The URI of an API should include the major version number only. This allows the exploration of multiple versions of an API in the browser.
The version number start at 1 and is raised with 1 for every major release that breaks the backwards compatibility of the interface. The minor and patch version numbers are always in the response header of the message in the major.minor.patch format.

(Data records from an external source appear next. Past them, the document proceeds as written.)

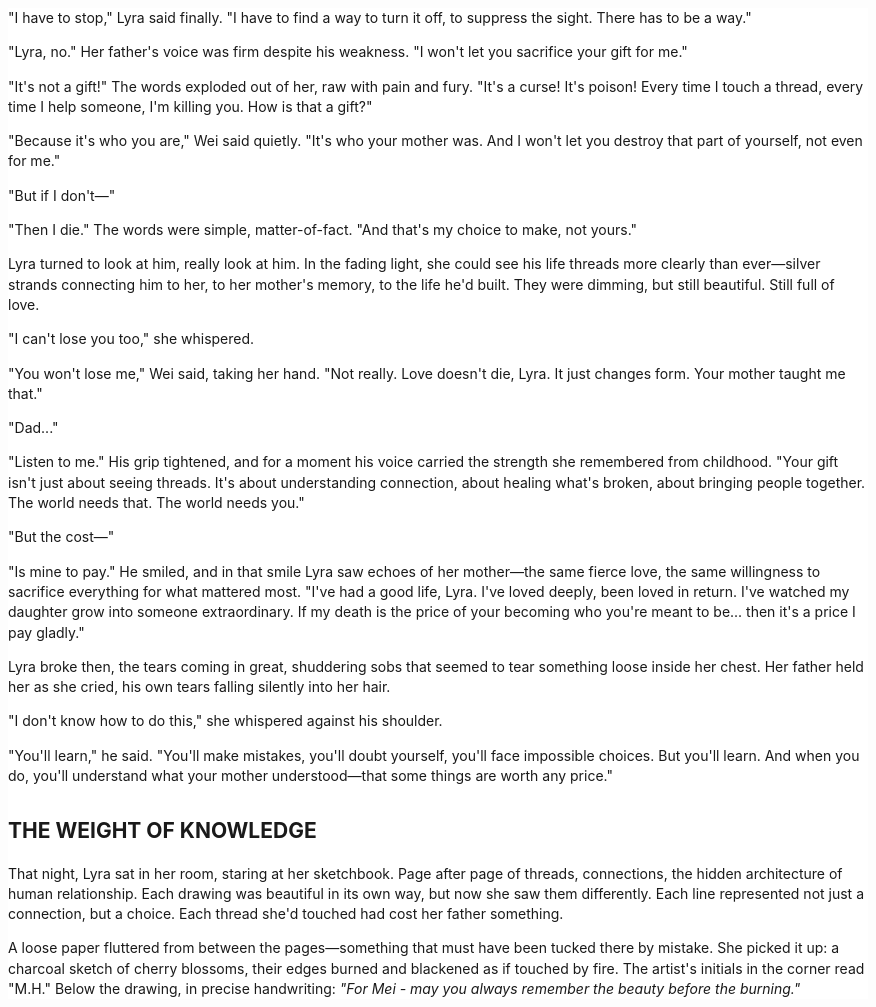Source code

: "I have to stop," Lyra said finally. "I have to find a way to turn it off, to suppress the sight. There has to be a way."

"Lyra, no." Her father's voice was firm despite his weakness. "I won't let you sacrifice your gift for me."

"It's not a gift!" The words exploded out of her, raw with pain and fury. "It's a curse! It's poison! Every time I touch a thread, every time I help someone, I'm killing you. How is that a gift?"

"Because it's who you are," Wei said quietly. "It's who your mother was. And I won't let you destroy that part of yourself, not even for me."

"But if I don't—"

"Then I die." The words were simple, matter-of-fact. "And that's my choice to make, not yours."

Lyra turned to look at him, really look at him. In the fading light, she could see his life threads more clearly than ever—silver strands connecting him to her, to her mother's memory, to the life he'd built. They were dimming, but still beautiful. Still full of love.

"I can't lose you too," she whispered.

"You won't lose me," Wei said, taking her hand. "Not really. Love doesn't die, Lyra. It just changes form. Your mother taught me that."

"Dad..."

"Listen to me." His grip tightened, and for a moment his voice carried the strength she remembered from childhood. "Your gift isn't just about seeing threads. It's about understanding connection, about healing what's broken, about bringing people together. The world needs that. The world needs you."

"But the cost—"

"Is mine to pay." He smiled, and in that smile Lyra saw echoes of her mother—the same fierce love, the same willingness to sacrifice everything for what mattered most. "I've had a good life, Lyra. I've loved deeply, been loved in return. I've watched my daughter grow into someone extraordinary. If my death is the price of your becoming who you're meant to be... then it's a price I pay gladly."

Lyra broke then, the tears coming in great, shuddering sobs that seemed to tear something loose inside her chest. Her father held her as she cried, his own tears falling silently into her hair.

"I don't know how to do this," she whispered against his shoulder.

"You'll learn," he said. "You'll make mistakes, you'll doubt yourself, you'll face impossible choices. But you'll learn. And when you do, you'll understand what your mother understood—that some things are worth any price."

## THE WEIGHT OF KNOWLEDGE

That night, Lyra sat in her room, staring at her sketchbook. Page after page of threads, connections, the hidden architecture of human relationship. Each drawing was beautiful in its own way, but now she saw them differently. Each line represented not just a connection, but a choice. Each thread she'd touched had cost her father something.

A loose paper fluttered from between the pages—something that must have been tucked there by mistake. She picked it up: a charcoal sketch of cherry blossoms, their edges burned and blackened as if touched by fire. The artist's initials in the corner read "M.H." Below the drawing, in precise handwriting: *"For Mei - may you always remember the beauty before the burning."*
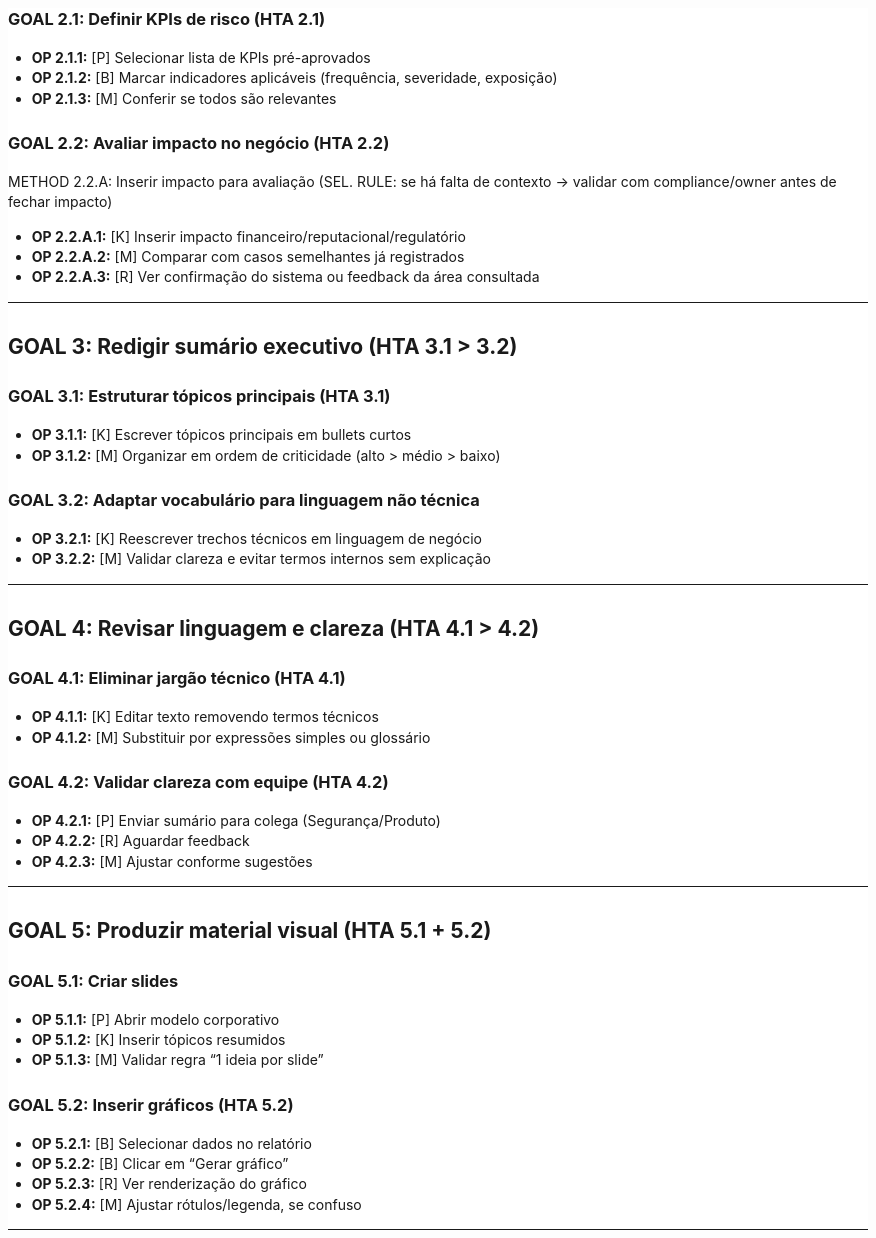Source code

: ### GOAL 2.1: Definir KPIs de risco (HTA 2.1)
- **OP 2.1.1:** [P] Selecionar lista de KPIs pré-aprovados  
- **OP 2.1.2:** [B] Marcar indicadores aplicáveis (frequência, severidade, exposição)  
- **OP 2.1.3:** [M] Conferir se todos são relevantes  

### GOAL 2.2: Avaliar impacto no negócio (HTA 2.2)
METHOD 2.2.A: Inserir impacto para avaliação
(SEL. RULE: se há falta de contexto → validar com compliance/owner antes de fechar impacto)  
- **OP 2.2.A.1:** [K] Inserir impacto financeiro/reputacional/regulatório  
- **OP 2.2.A.2:** [M] Comparar com casos semelhantes já registrados  
- **OP 2.2.A.3:** [R] Ver confirmação do sistema ou feedback da área consultada  

---

## GOAL 3: Redigir sumário executivo (HTA 3.1 > 3.2)

### GOAL 3.1: Estruturar tópicos principais (HTA 3.1)
- **OP 3.1.1:** [K] Escrever tópicos principais em bullets curtos  
- **OP 3.1.2:** [M] Organizar em ordem de criticidade (alto > médio > baixo)  

### GOAL 3.2: Adaptar vocabulário para linguagem não técnica
- **OP 3.2.1:** [K] Reescrever trechos técnicos em linguagem de negócio  
- **OP 3.2.2:** [M] Validar clareza e evitar termos internos sem explicação  

---

## GOAL 4: Revisar linguagem e clareza (HTA 4.1 > 4.2)

### GOAL 4.1: Eliminar jargão técnico (HTA 4.1)
- **OP 4.1.1:** [K] Editar texto removendo termos técnicos  
- **OP 4.1.2:** [M] Substituir por expressões simples ou glossário  


### GOAL 4.2: Validar clareza com equipe (HTA 4.2)
- **OP 4.2.1:** [P] Enviar sumário para colega (Segurança/Produto)  
- **OP 4.2.2:** [R] Aguardar feedback  
- **OP 4.2.3:** [M] Ajustar conforme sugestões  

---

## GOAL 5: Produzir material visual (HTA 5.1 + 5.2)

### GOAL 5.1: Criar slides
- **OP 5.1.1:** [P] Abrir modelo corporativo  
- **OP 5.1.2:** [K] Inserir tópicos resumidos  
- **OP 5.1.3:** [M] Validar regra “1 ideia por slide”  

### GOAL 5.2: Inserir gráficos (HTA 5.2)
- **OP 5.2.1:** [B] Selecionar dados no relatório  
- **OP 5.2.2:** [B] Clicar em “Gerar gráfico”  
- **OP 5.2.3:** [R] Ver renderização do gráfico  
- **OP 5.2.4:** [M] Ajustar rótulos/legenda, se confuso  

---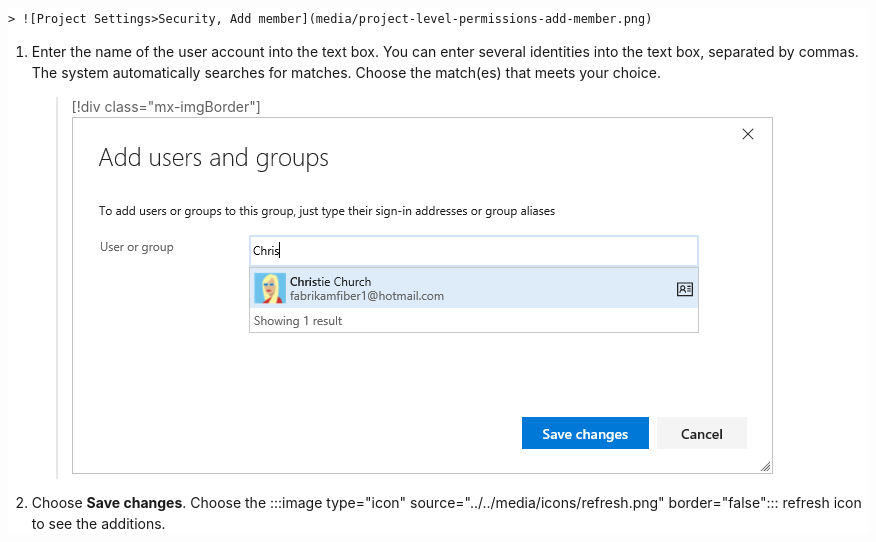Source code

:     > ![Project Settings>Security, Add member](media/project-level-permissions-add-member.png) 

1. Enter the name of the user account into the text box. You can enter several identities into the text box, separated by commas. The system automatically searches for matches. Choose the match(es) that meets your choice. 

    > [!div class="mx-imgBorder"]  
    > ![Add users and group dialog, on-premises.](media/project-level-permissions-add-a-user.png)  

1. Choose **Save changes**. Choose the :::image type="icon" source="../../media/icons/refresh.png" border="false"::: refresh icon to see the additions.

The header (both request and response) should be implemented as follows:
| HTTP header |
Description |
API-Version |
Indicates a specific API version in the context of a specific request. For example: API-version: 1.2.56 |
Using an optional request header one minor/patch version can be addressed. This means, that the client can send a request header to not only access versions v1 and v2 (the designated versions that are addressed in the URIs) but also access one older or newer version of API in the (pre-) production or acceptance test environment. For example, the following URIs point to the designated production release of the API that can be accessed in the URI:
https://service.omgevingswet.overheid.nl/publiek/catalogus/api/raadplegen/v1
API-version: 1.0.2 (response header)
https://service.omgevingswet.overheid.nl/publiek/catalogus/api/raadplegen/v2
API-version: 2.1.0 (response header)
Leaving off the request-header (API-version: x.y.z), one addresses always the designated production version. In case there is one other designated version available, e.g. v2.1.1, then it can be provided and addressed at the same base endpoint passing the correct request parameter:
API-version: 2.1.1 (request header)
https://service.omgevingswet.overheid.nl/publiek/catalogus/api/raadplegen/v2
API-version: 2.1.1 (response header)
Examples of backward compatible changes are the addition of an endpoint or an optional attribute to the payload.
API principle: Include only the major version number in the URI
One should only include the major version number. Minor version number and patch version number are included in the header of the message. Minor and patch versions have no impact on existing code, but major version do.
An API will never be fully stable. Change is inevitable. Managing change is important. In general, well documented and timely communicated deprecation schedules are the most importand for API users.